The video ends with a shot from the movie, a scene before the recruits were sent to Vietnam, captioned with “LET’S MAKE OUR MILITARY GREAT AGAIN.” The video was shown at several Trump rallies before he posted it on social media on Saturday.

Trump often rails against the growing acceptance of transgender people, including the use of pronouns and transgender women in women's sports, drawing some of the biggest applause lines at his rallies by pledging to restrict them.

Trump earlier this month hailed the performance by Ermey, who served in the Marines as a drill sergeant before acting.
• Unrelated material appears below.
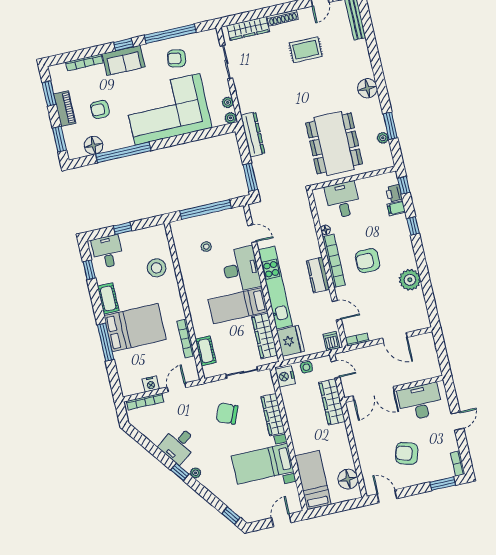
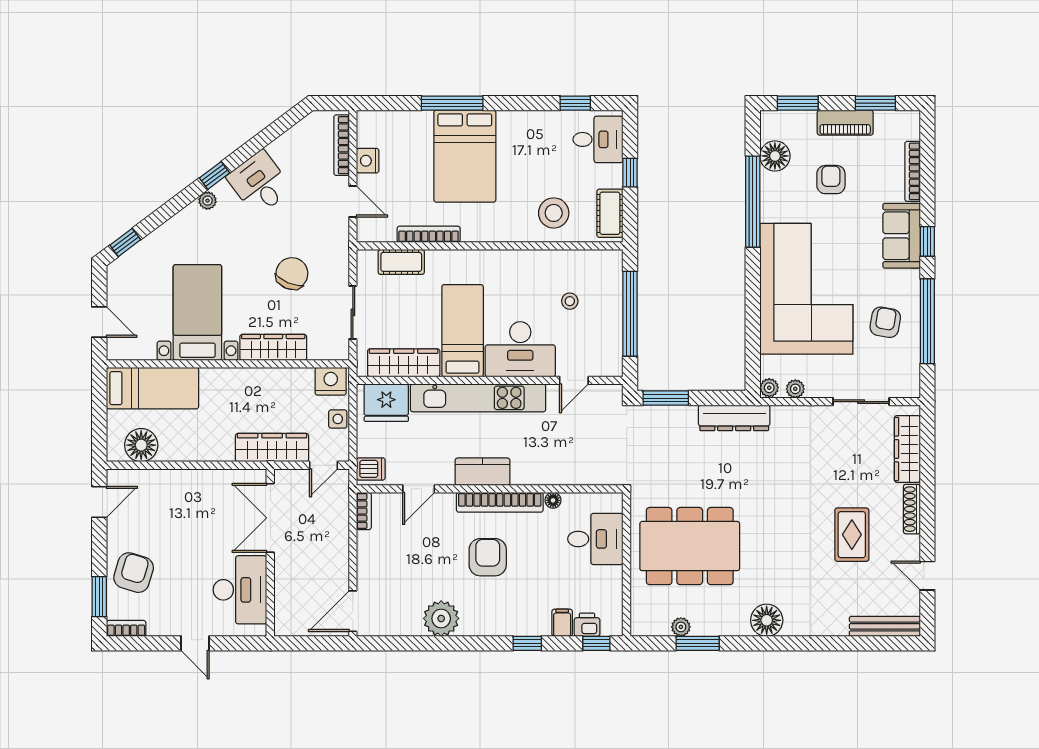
cot: (108, 298) -> (610, 213), moved, turned 90
door: (395, 338) -> (353, 611), moved
armchair: (407, 453) -> (134, 573), moved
“He was supposed to get the Academy Award,” Trump told his audience in Wisconsin, saying he was denied the honor because “he wasn’t part of the establishment.”

In using the movie to illustrate Trump’s ideal military, the campaign borrowed from what is recognized as an anti-war film. Never mind that the film is about Vietnam, for which Trump received medical deferments, despite having attended high school at New York Military Academy.

Vivian Kubrick, the late filmmaker's daughter, said she believes her father would have embraced Trump and forgiven his use of an anti-war film to make his point about building a powerful military.

“That’s primarily what FMJ is about, the shocking and complicated paradoxes of human nature,” Vivian Kubrick wrote Sunday on the social media platform X.

“And thus, on this tooth and claw planet, you need a very strong military — so I’m going to stick with the idea that FMJ footage was used primarily because of its powerful, realistic portrayal of boot camp, juxtaposed with the entirely demoralizing and inappropriate injection of WOKE ideology into the USA military,” she added. “Which I agree with myself and which I’m certain my father would have agreed with.”

Ermey's “Full Metal Jacket” co-star Matthew Modine, who played Private Joker in the film and is in some of the clips included in Trump's video, saw things differently.

“Ironically, Trump has twisted and profoundly distorted Kubrick’s powerful anti-war film into a perverse, homophobic, and manipulative tool of propaganda,” Modine told Entertainment Weekly.